▶ _INSTRUCTIONS TO FOLLOW_: Look through the data below. Show each line where the string "описывается" occurs.

Segment Start: DATA TO USE

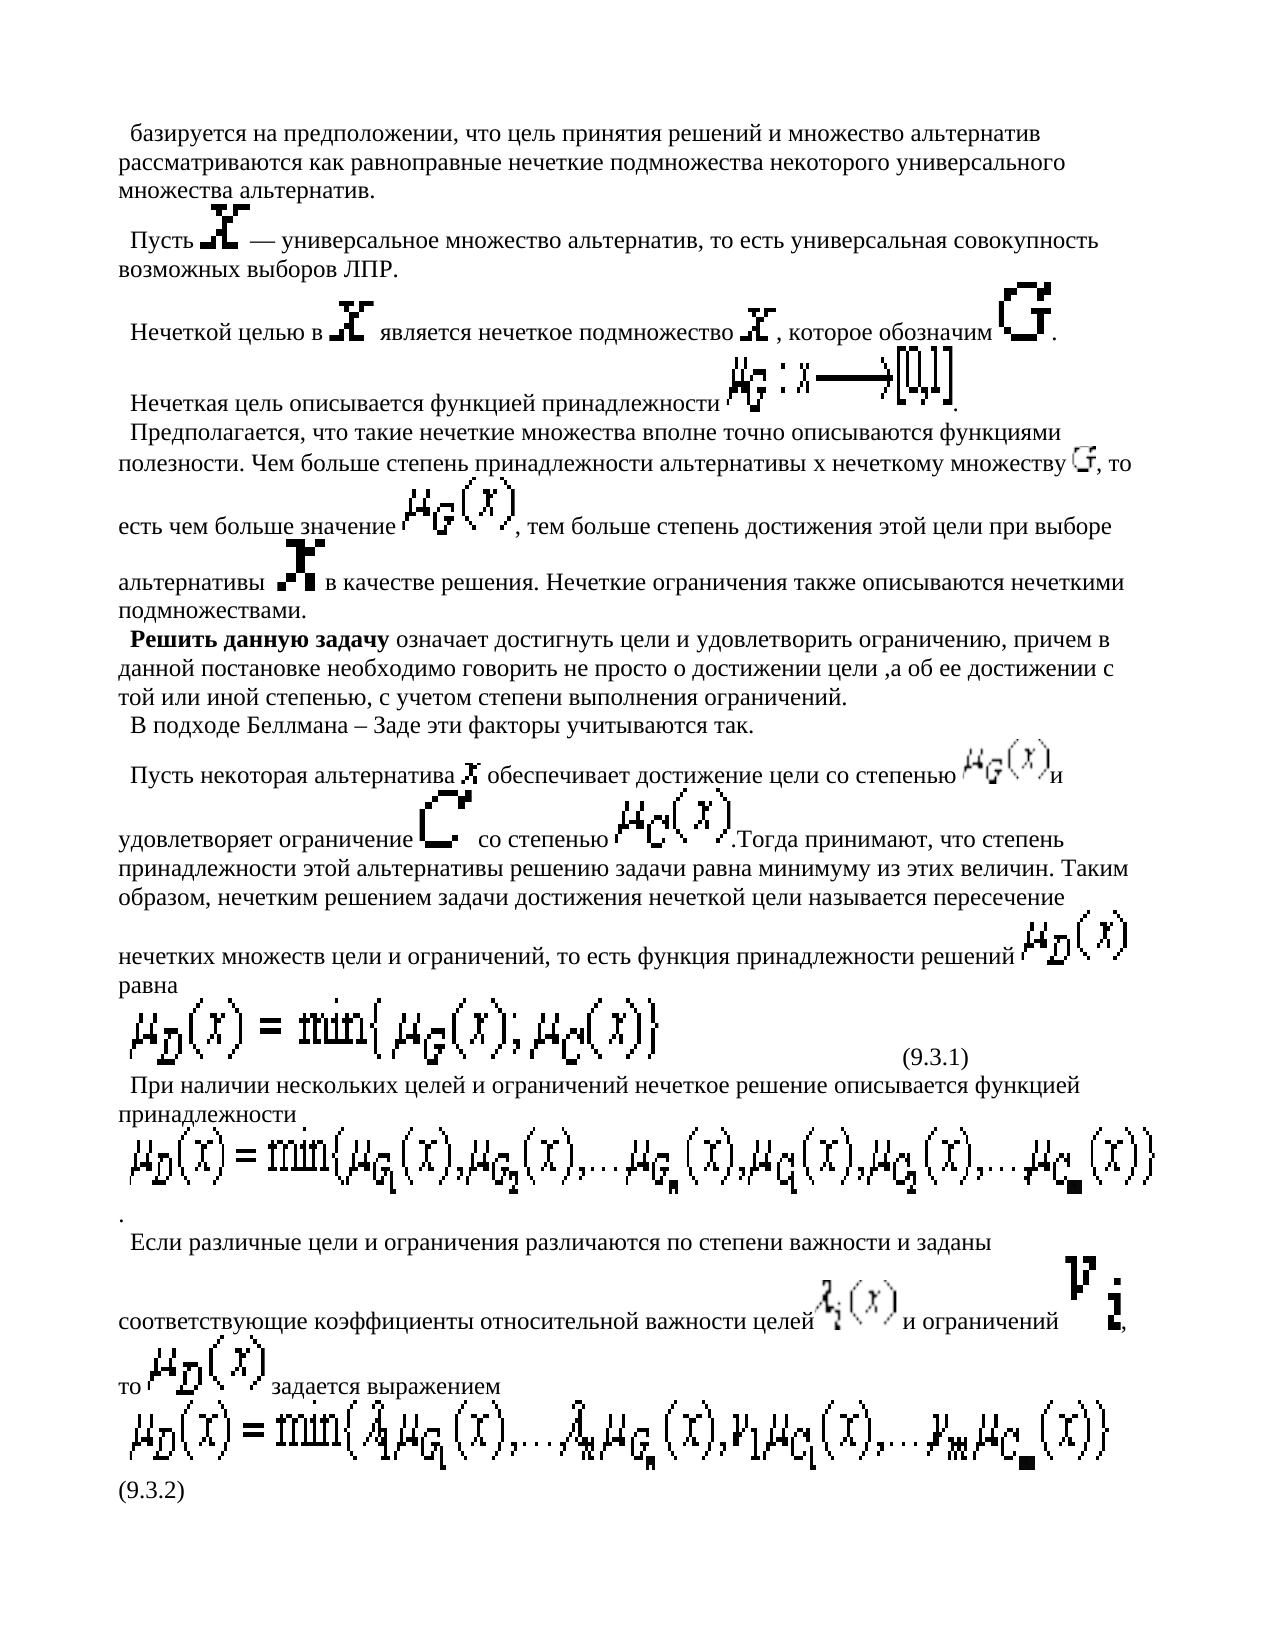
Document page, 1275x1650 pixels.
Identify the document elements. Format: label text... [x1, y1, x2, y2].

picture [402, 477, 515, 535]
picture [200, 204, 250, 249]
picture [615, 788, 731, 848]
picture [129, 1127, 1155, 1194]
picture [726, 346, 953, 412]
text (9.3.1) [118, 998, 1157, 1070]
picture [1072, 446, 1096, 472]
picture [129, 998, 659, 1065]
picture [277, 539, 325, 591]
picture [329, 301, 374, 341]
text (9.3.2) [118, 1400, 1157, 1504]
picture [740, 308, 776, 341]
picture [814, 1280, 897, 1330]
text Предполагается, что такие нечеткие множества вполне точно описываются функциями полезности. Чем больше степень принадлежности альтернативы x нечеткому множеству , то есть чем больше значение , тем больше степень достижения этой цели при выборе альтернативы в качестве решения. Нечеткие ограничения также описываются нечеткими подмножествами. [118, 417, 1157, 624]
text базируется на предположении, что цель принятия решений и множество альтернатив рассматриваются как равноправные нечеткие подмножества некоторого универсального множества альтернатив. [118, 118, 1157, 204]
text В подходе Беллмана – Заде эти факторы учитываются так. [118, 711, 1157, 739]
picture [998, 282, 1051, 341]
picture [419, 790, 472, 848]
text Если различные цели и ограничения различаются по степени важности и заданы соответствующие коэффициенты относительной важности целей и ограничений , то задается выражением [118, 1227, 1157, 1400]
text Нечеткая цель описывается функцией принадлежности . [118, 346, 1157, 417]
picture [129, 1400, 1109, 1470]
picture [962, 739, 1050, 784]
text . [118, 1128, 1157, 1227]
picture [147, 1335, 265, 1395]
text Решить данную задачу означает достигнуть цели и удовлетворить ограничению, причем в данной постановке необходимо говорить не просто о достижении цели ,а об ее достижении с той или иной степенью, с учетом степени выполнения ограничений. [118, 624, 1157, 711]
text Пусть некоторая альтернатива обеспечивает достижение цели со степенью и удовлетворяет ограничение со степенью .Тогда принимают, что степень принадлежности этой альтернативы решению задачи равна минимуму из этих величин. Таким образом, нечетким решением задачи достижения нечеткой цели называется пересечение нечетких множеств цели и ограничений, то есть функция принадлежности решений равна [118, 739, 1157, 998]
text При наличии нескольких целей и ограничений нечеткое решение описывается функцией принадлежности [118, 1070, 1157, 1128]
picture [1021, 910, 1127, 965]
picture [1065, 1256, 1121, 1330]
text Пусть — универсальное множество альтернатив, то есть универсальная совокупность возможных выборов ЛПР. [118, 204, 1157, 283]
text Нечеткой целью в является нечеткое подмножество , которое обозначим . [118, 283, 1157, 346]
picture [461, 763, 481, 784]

Segment End: DATA TO USE

▶ _OUTPUT OF THE TASK_:
text Нечеткая цель описывается функцией принадлежности . [118, 346, 1157, 417]
text При наличии нескольких целей и ограничений нечеткое решение описывается функцией принадлежности [118, 1070, 1157, 1128]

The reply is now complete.